It's not the food people remember. It's the decor. The Forum was a bright Art Deco masterpiece, opening in 1930 to give the city what it needed: glamour, escapism and cheap eats.

It probably wasn't the quietest place to dine. A cafeteria is a noisy joint at noon. The clatter of dishes, the clink of forks, ladles banging the bottom of metal pans — all the sounds were amplified by the hard surfaces, lancing through the hubbub of conversation. In its early years, it was just as loud — but for a different reason. The Forum was built in the shell of the Strand movie theater. (Well, the Saxe — it opened in 1914, and the German-sounding name soon became unpopular.) The Strand declined to refit for talkies, and went bust in 1928. The Forum kept the theater's facade — which had nothing to do with the Moderne style inside — but no one turned down cheap pie because of architectural inconsistencies.
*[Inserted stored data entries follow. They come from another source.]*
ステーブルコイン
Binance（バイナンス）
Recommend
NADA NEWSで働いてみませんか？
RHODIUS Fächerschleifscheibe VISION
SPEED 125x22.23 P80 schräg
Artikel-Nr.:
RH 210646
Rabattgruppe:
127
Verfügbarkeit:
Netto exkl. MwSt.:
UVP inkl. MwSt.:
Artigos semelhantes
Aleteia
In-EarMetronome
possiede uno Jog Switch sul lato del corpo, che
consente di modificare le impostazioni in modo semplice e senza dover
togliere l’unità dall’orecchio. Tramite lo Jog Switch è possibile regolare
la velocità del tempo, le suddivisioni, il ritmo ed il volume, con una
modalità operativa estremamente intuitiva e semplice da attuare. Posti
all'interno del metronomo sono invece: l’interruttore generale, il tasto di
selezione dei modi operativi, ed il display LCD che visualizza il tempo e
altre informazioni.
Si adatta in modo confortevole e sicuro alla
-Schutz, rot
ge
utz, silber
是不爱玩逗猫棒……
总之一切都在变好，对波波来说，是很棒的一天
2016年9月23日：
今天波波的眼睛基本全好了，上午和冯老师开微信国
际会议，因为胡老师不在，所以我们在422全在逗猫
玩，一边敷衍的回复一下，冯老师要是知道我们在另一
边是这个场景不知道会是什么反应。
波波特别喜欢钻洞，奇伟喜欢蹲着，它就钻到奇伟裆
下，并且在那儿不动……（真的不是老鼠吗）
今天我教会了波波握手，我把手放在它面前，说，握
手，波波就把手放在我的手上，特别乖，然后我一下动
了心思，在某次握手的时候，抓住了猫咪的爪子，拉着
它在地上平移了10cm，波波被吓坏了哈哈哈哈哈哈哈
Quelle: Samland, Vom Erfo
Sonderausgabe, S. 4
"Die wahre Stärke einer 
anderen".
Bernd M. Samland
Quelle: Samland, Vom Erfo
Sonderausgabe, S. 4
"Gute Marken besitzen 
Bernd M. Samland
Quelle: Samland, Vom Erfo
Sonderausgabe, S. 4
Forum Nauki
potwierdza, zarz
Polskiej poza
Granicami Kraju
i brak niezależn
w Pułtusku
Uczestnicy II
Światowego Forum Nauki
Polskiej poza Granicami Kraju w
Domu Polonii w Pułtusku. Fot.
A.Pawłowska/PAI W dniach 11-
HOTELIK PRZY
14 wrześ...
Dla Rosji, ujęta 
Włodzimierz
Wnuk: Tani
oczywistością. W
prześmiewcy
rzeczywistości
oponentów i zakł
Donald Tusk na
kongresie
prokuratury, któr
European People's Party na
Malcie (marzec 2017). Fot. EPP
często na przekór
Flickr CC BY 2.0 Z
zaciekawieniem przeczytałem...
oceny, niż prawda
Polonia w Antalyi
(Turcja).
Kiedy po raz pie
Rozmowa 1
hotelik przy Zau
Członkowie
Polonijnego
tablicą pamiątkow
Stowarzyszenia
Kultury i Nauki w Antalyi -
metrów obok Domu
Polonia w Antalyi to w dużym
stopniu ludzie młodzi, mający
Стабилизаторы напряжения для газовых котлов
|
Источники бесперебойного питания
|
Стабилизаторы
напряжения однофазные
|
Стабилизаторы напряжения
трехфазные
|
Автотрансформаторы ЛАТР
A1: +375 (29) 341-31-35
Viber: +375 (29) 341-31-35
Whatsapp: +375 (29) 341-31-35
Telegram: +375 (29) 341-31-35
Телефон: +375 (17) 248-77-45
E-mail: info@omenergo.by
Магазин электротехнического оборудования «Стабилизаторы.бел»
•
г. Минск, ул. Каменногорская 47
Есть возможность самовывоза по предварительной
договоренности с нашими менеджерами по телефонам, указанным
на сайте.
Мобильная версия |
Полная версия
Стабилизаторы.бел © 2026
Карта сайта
The Forum closed in 1975. When the building was demolished for City Center, the interior was saved and reinstalled behind a charmless mirror-glass facade. The space has seen tenants come and go; perhaps some day a fragment of their crockery will turn up. But they'll never evoke the same memories as the Forum.

P.S. In 1981, a StarTribune article noted that the exterior had been dismantled and stored, in case anyone wanted to put it back up. Obviously, no one did. Downtown's a bit duller for its loss.